III - Specific demands regarding Suez concession in Córdoba, Argentina

The water concession in Córdoba, Argentina has been, since 1997 in the hands of Aguas Cordobesas, subsidiary of SUEZ ONDEO, and the current composition of shareholders is Suez, Aguas de Barcelona (AGBAR) 56%, Banco de Galicia 12% and Grupo Roggio Invesora 16%. After a long process of renegotiation the company imposed on the province of Cordoba a law passed December 28, 2005 that extended the contract for 27 years more and granted Suez a consumer rate increase of 100% to 500% or even more in some cases, dividing the city into 7 zones according to criteria that made the operation most profitable for the company.
This unjust rate structure was disguised as a cross-subsidy that would benefit the poorest sectors of society. The neoliberal government of the Province of Cordoba, working closely with the company, then granted Suez a pardon for its non-payment of taxes from 2002 to 2006 and an extension for 2 years beyond the date of renegotiation (from 2006 to 2008).

The new tariff structure and the unjust conditions of the contract ensured that its practical application would be impossible. However, when it appeared that this law would be forced into effect in 2006 the Popular Commission for Reclaiming Water organized a succession of mobilizations and neighborhood assemblies that caused the government and the company to concede and withdraw the tariff increases.

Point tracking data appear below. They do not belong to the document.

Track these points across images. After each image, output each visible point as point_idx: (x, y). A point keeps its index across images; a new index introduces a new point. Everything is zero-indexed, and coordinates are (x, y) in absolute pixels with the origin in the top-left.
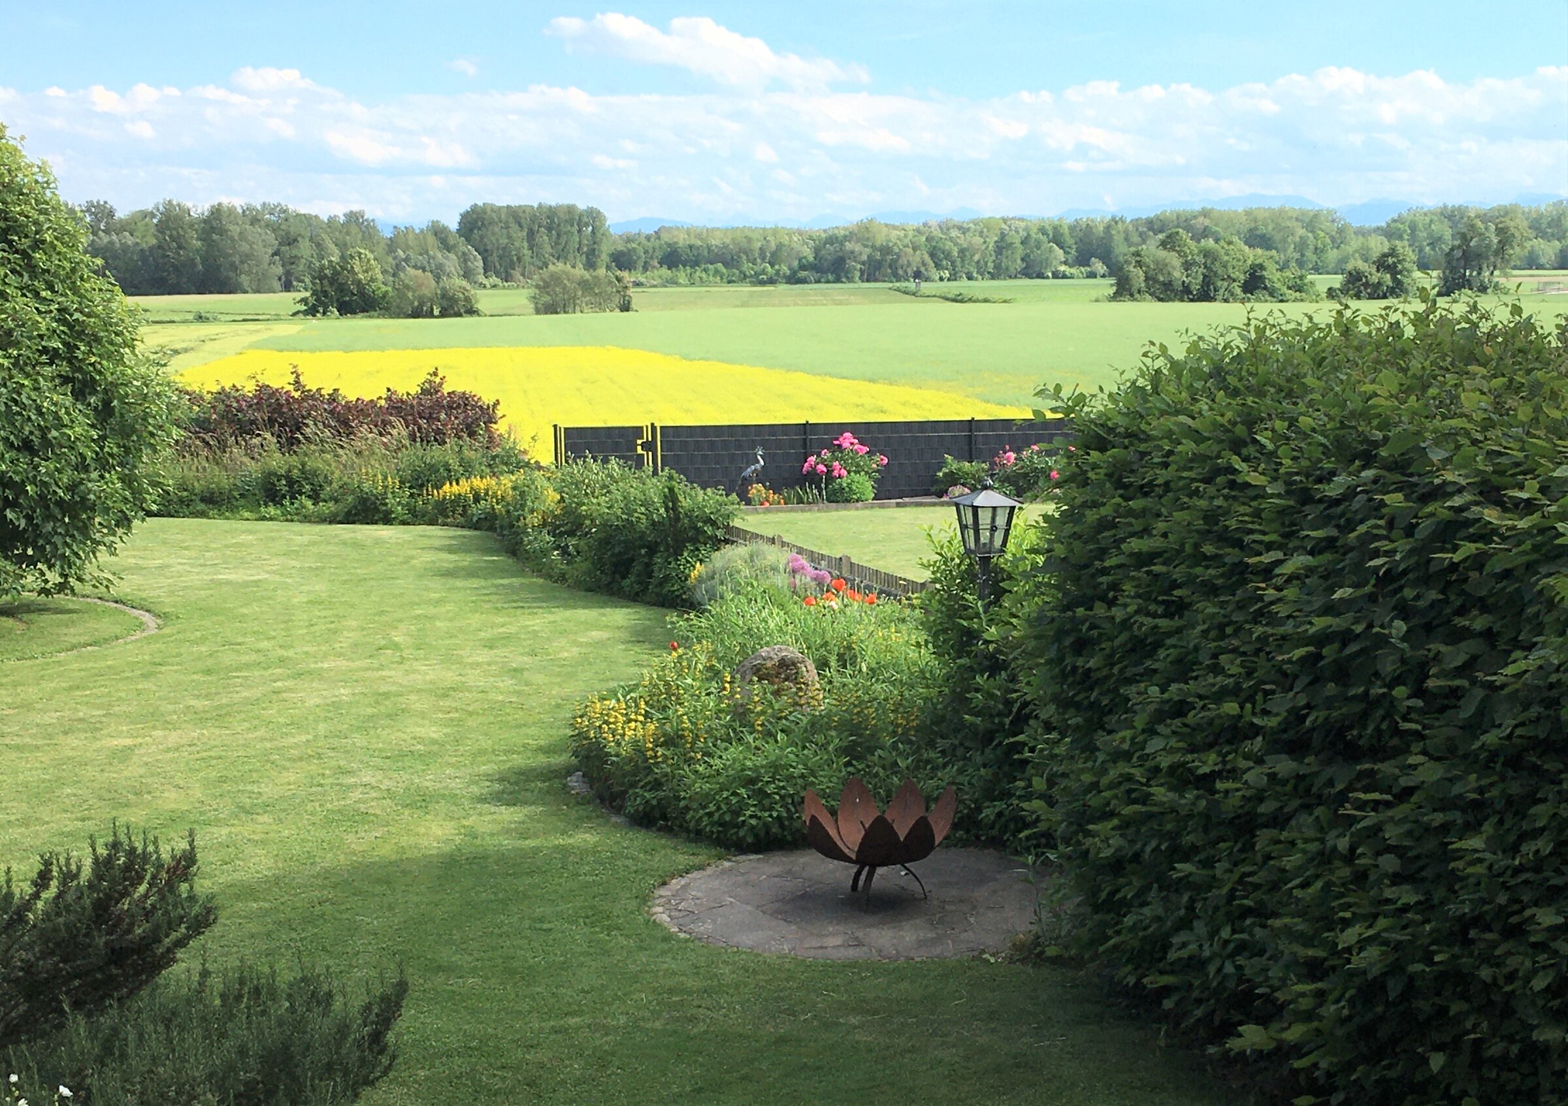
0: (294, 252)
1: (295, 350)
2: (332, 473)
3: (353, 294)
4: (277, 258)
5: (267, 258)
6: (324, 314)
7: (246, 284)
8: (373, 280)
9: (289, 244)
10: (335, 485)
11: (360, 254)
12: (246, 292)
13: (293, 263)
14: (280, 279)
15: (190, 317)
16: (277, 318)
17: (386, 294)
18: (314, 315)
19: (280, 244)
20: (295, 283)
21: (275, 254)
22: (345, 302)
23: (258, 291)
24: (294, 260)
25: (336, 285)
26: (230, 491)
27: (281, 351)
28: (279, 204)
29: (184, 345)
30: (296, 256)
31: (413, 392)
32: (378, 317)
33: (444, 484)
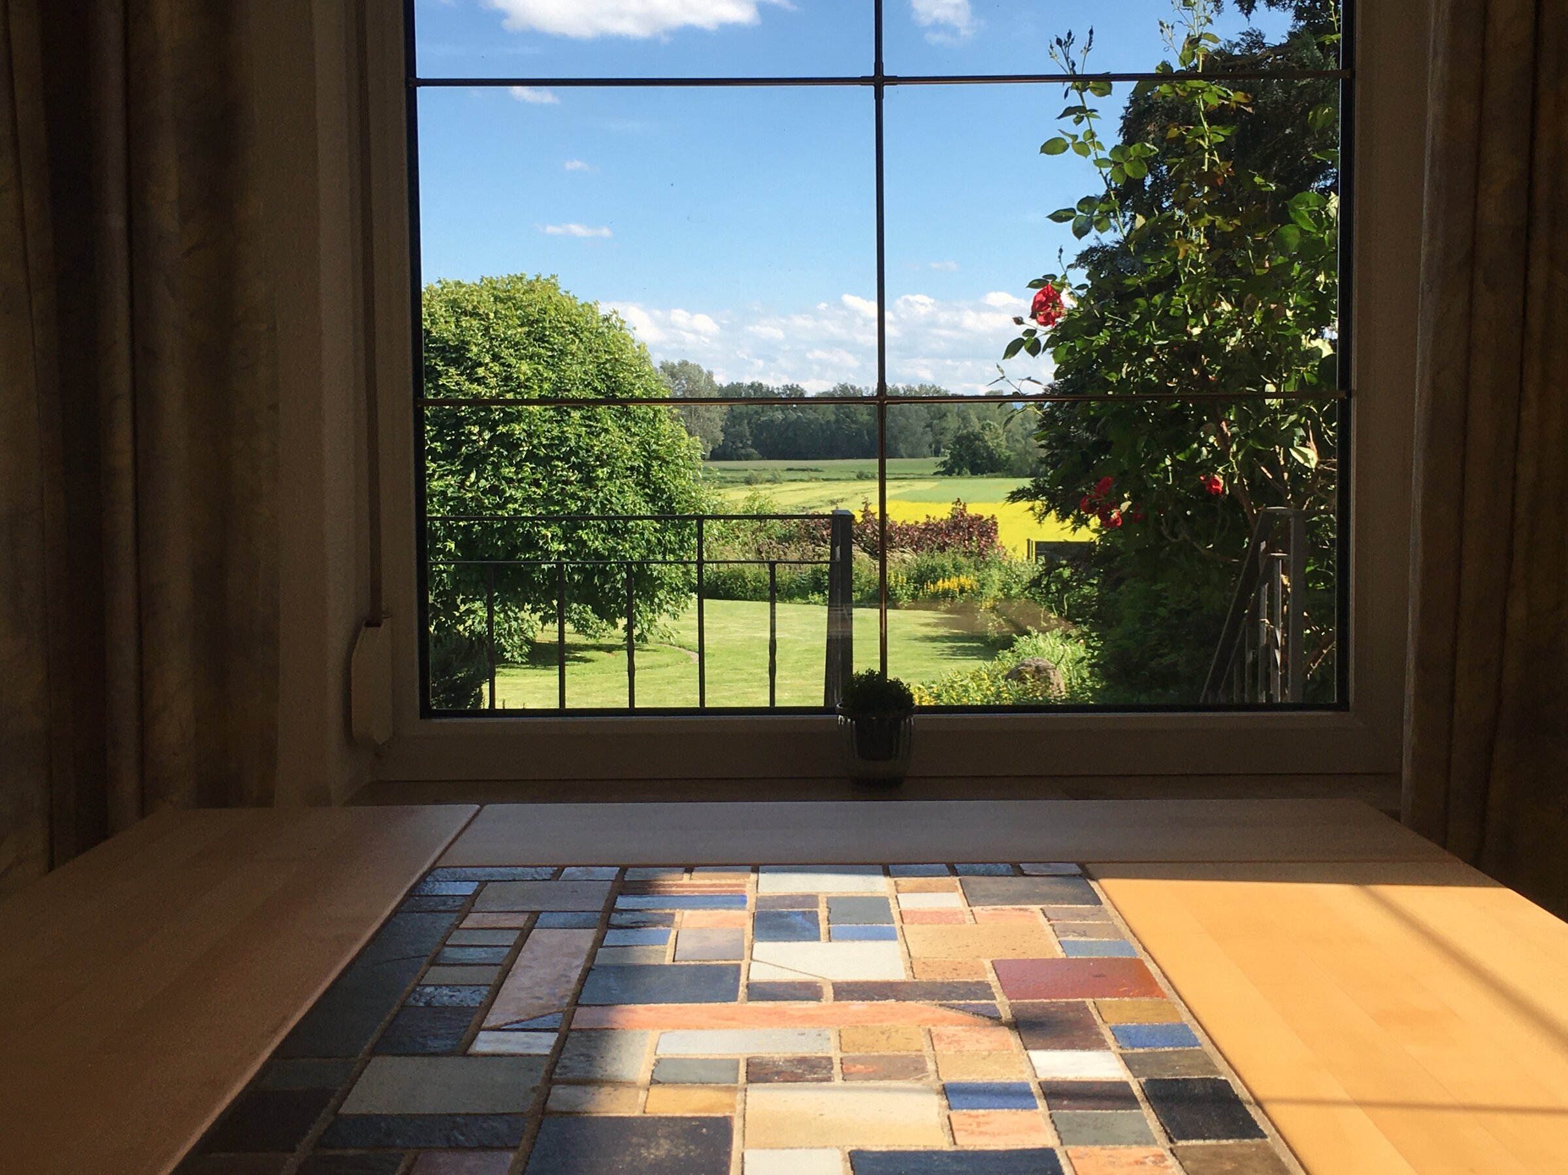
0: (944, 425)
1: (926, 501)
2: (863, 572)
3: (984, 458)
4: (928, 429)
5: (920, 430)
6: (959, 474)
7: (902, 451)
8: (999, 445)
9: (939, 418)
10: (863, 580)
11: (990, 425)
12: (902, 457)
13: (941, 434)
14: (930, 446)
15: (854, 476)
16: (921, 477)
17: (1008, 458)
18: (950, 475)
19: (932, 418)
20: (942, 450)
21: (929, 425)
22: (977, 464)
23: (911, 456)
24: (943, 431)
25: (970, 451)
26: (790, 583)
27: (914, 501)
28: (934, 386)
29: (840, 497)
30: (944, 428)
31: (945, 518)
32: (1003, 477)
33: (938, 580)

The Governor was forced to revise his proposal reducing the increase to between 15% and 18% and to substitute this tariff hike with a subsidy of 9,600.000 pesos annually for the next 2 years. However the Law 9279 that originally authorized the consumer rate hike and the concessions to Suez has, at this time, still not been repealed although the withdrawal of Suez in an "orderly" fashion has been announced.

Noncompliance with the original contract (July 1997 to December 2005):

1. The contractual offer presented by Suez was conditioned (contrary to the terms outlined in the request for bid documents) in such a way as to permit unilateral alterations by the company which enabled it to decide independently on projects, quality levels, etc. and outline goals and objectives without identifying the means.

2. The system of treatment and purification of the water implemented by Suez was inadequate and dangerous in relation to the health of the population and generated trihalometano that has carcinogenic effects. The situation was so serious that event the official consultant disqualified Suez because of the unilateral conditions in the contract and the water treatment purification system proposed.

3. Although Suez promised to reduce consumer water rates this obligation was avoided by changing water bills from bi-monthly (every 2 months) to monthly in such a way as to double water rates. This was a way of dollarizing the payments.

4. Suez avoided necessary rehabilitation of the water system by reducing the water pressure of the network in large areas around the city.

5. Suez denied responsibility for years to integrate into the network marginalized neighborhoods that were poorly served by cooperatives or small private businesses.